May 30, 2015


Allies Against Empire : Robert La Follette and Albert Jay Nock opposed war from left and right. (RICHARD DRAKE • May 27, 2015, American Conservative)

In the anti-interventionist campaign, La Follette acquired an ally in the antiwar journalist Albert Jay Nock. Their sporadic and always strained cooperation furnishes a highly suggestive precedent for similar alliances in American politics today. Nock had supported Wilson in 1916 for keeping the United States out of war. By July of the following year, however, with America in the fighting, he would write to Atlantic editor Ellery Sedgwick that a war for trade routes had been dressed up by Wilson to look like a noble exercise in moral uplift.

Nock's antiwar views appealed to Nation editor Oswald Garrison Villard, who gave him a job writing editorials in the fall of 1917. Nock's libertarian views complicated his relationship with the magazine, however. He liked Villard but scoffed at the Nation's progressive liberalism, explaining in 1919 after leaving the magazine, "one can't waste energy on that." The next year he founded The Freeman, which H.L. Mencken would praise as one of the glories of American letters, especially for Nock's brilliant editorials.

In addition to La Follette's liberal politics, which he found tediously jejune, the Wisconsin senator's eventual enthusiasm for Wilson's war disappointed Nock. After his initial opposition, La Follette had reasoned that as a United States senator he had a moral obligation to support a democratically declared war. Then, upon listening to Wilson's idealistic Fourteen Points address on January 8, 1918, La Follette allowed that the war could be justified as the crusade for democracy that the president had said it was. 

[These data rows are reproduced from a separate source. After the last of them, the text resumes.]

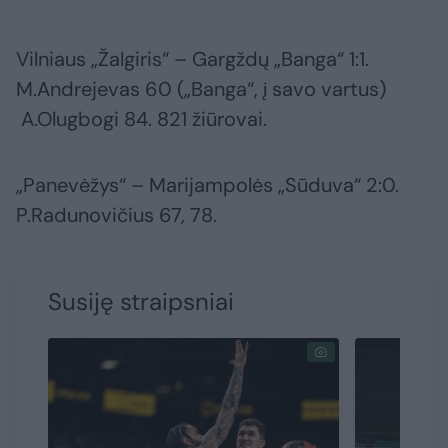
Vilniaus „Žalgiris“ – Gargždų „Banga“ 1:1.
M.Andrejevas 60 („Banga“, į savo vartus)
A.Olugbogi 84. 821 žiūrovai.
„Panevėžys“ – Marijampolės „Sūduva“ 2:0.
P.Radunovičius 67, 78.
Susiję straipsniai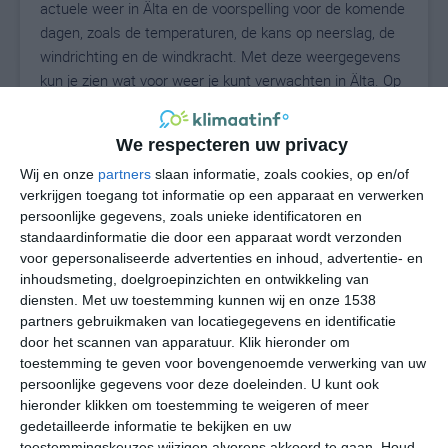
actuele weer in Älta en de voorspelling voor de komende
dagen, zoals de temperaturen, de kans op neerslag, de
windrichting en de windkracht. Met deze weergegevens
kun je zien wat voor weer je kunt verwachten in Älta. Op
basis van de klimaatstatistieken beschrijven we het
weer per maand in Älta. Dit is geen
We respecteren uw privacy
langetermijnverwachting, maar geeft het gemiddelde
weerbeeld voor alle maanden van het jaar. Wil je de
Wij en onze
partners
slaan informatie, zoals cookies, op en/of
verkrijgen toegang tot informatie op een apparaat en verwerken
uitgebreide weersverwachting voor Älta zien? Op de
persoonlijke gegevens, zoals unieke identificatoren en
pagina met extra weerinformatie tonen we de kans op
standaardinformatie die door een apparaat wordt verzonden
sneeuw, de gevoelstemperatuur, de zichtbaarheid, de
voor gepersonaliseerde advertenties en inhoud, advertentie- en
UV-kracht, de luchtdruk en meer goede weerinfo.
inhoudsmeting, doelgroepinzichten en ontwikkeling van
diensten.
Met uw toestemming kunnen wij en onze 1538
partners gebruikmaken van locatiegegevens en identificatie
door het scannen van apparatuur. Klik hieronder om
23
N
°C
toestemming te geven voor bovengenoemde verwerking van uw
persoonlijke gegevens voor deze doeleinden. U kunt ook
L
hieronder klikken om toestemming te weigeren of meer
W
gedetailleerde informatie te bekijken en uw
toestemmingskeuzes wijzigen alvorens akkoord te gaan.
Houd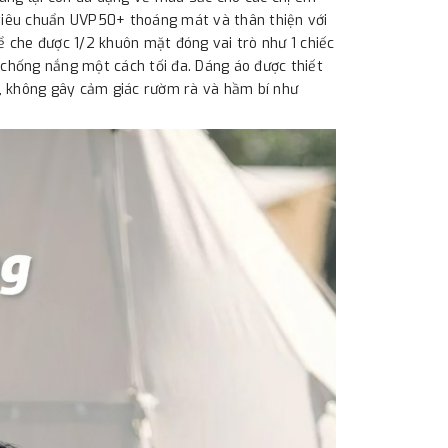
 tiêu chuẩn UVP50+ thoáng mát và thân thiện với
ể che được 1/2 khuôn mặt đóng vai trò như 1 chiếc
chống nắng một cách tối đa. Dáng áo được thiết
, không gây cảm giác rườm rà và hầm bí như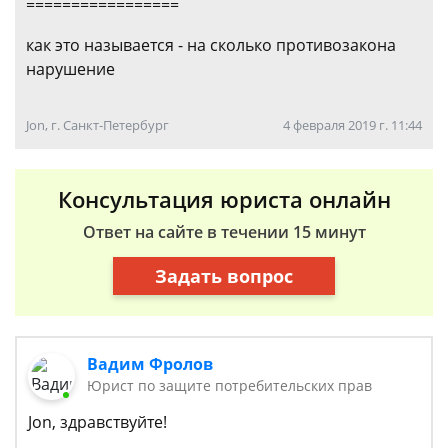
=================
как это называется - на сколько противозакона
нарушение
Jon, г. Санкт-Петербург
4 февраля 2019 г. 11:44
Консультация юриста онлайн
Ответ на сайте в течении 15 минут
Задать вопрос
Вадим Фролов
Юрист по защите потребительских прав
Jon, здравствуйте!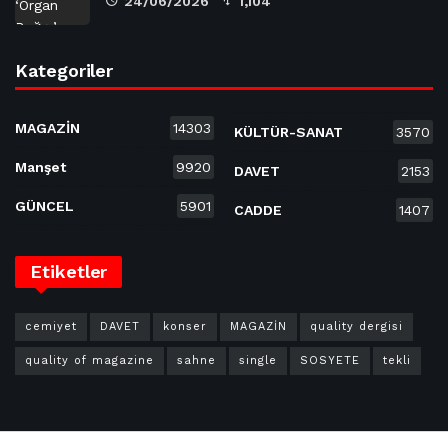
24/06/2026
1,104
Kategoriler
MAGAZİN
14303
KÜLTÜR-SANAT
3570
Manşet
9920
DAVET
2153
GÜNCEL
5901
CADDE
1407
Etiketler
cemiyet
DAVET
konser
MAGAZİN
quality dergisi
quality of magazine
sahne
single
SOSYETE
tekli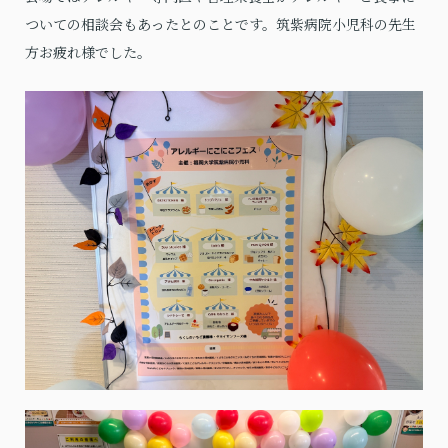
ついての相談会もあったとのことです。筑紫病院小児科の先生
方お疲れ様でした。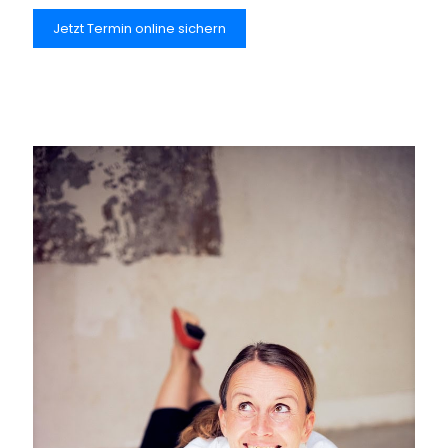
Jetzt Termin online sichern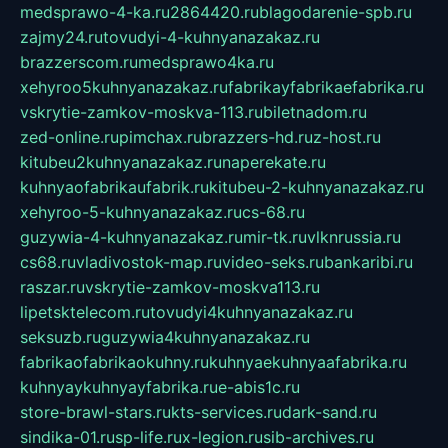
medsprawo-4-ka.ru
2864420.ru
blagodarenie-spb.ru
zajmy24.ru
tovudyi-4-kuhnyanazakaz.ru
brazzerscom.ru
medsprawo4ka.ru
xehyroo5kuhnyanazakaz.ru
fabrikayfabrikaefabrika.ru
vskrytie-zamkov-moskva-113.ru
biletnadom.ru
zed-online.ru
pimchax.ru
brazzers-hd.ru
z-host.ru
kitubeu2kuhnyanazakaz.ru
naperekate.ru
kuhnyaofabrikaufabrik.ru
kitubeu-2-kuhnyanazakaz.ru
xehyroo-5-kuhnyanazakaz.ru
cs-68.ru
guzywia-4-kuhnyanazakaz.ru
mir-tk.ru
vlknrussia.ru
cs68.ru
vladivostok-map.ru
video-seks.ru
bankaribi.ru
raszar.ru
vskrytie-zamkov-moskva113.ru
lipetsktelecom.ru
tovudyi4kuhnyanazakaz.ru
seksuzb.ru
guzywia4kuhnyanazakaz.ru
fabrikaofabrikaokuhny.ru
kuhnyaekuhnyaafabrika.ru
kuhnyaykuhnyayfabrika.ru
e-abis1c.ru
store-brawl-stars.ru
kts-services.ru
dark-sand.ru
sindika-01.ru
sp-life.ru
x-legion.ru
sib-archives.ru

Only after reading the Versailles Treaty and John Maynard Keynes's denunciation of the Paris conference in The Economic Consequences of the Peace did La Follette conclude that Wilson had deceived the American people. No less important to La Follette's postwar thinking about the conflict was Nock's Myth of a Guilty Nation, a volume based on articles he had written for The Freeman. Excerpts from this book appeared in the April 1922 issue of La Follette's Magazine, a periodical--today known as The Progressive--that the senator had founded in 1909.

In his editor's introduction, La Follette praised Nock for exposing the Wilson administration's collusion with the purveyors of British propaganda. Germany, Nock claimed, was the country least responsible for causing the war. British imperialism had been a much greater factor in the international turmoil immediately preceding the calamity that brought death to more than 16 million Europeans.

Nock's comparison of the prewar military budgets of the combatant powers turned inside out American suppositions about the war. That America's peace-loving brother democracy, Britain, consistently had outspent the allegedly warmongering Germany seemed to Nock like an important detail, one that might shed light on the question of which imperialist country actually bestrode the globe like a military colossus.

Nock described the Versailles settlement essentially as a capitulation to British imperialism. The peace conference had ended with the British gaining all of the objectives outlined in the secret treaties negotiated among the Allies during the war. Upon taking power in Russia, the Bolsheviks had revealed the contents of these agreements. The Allies had a keen interest in the Middle East territories of the Ottoman Empire, above all for the oil there. To Nock it seemed obvious that the war had been fought for the reasons disclosed by the secret treaties--for the acquisition or preservation of markets, territories, and resources. It was a war of big business for bigger business.

We had no business in WWI and the only thing that could have justified our participation was forcing decolonization on Britain and France.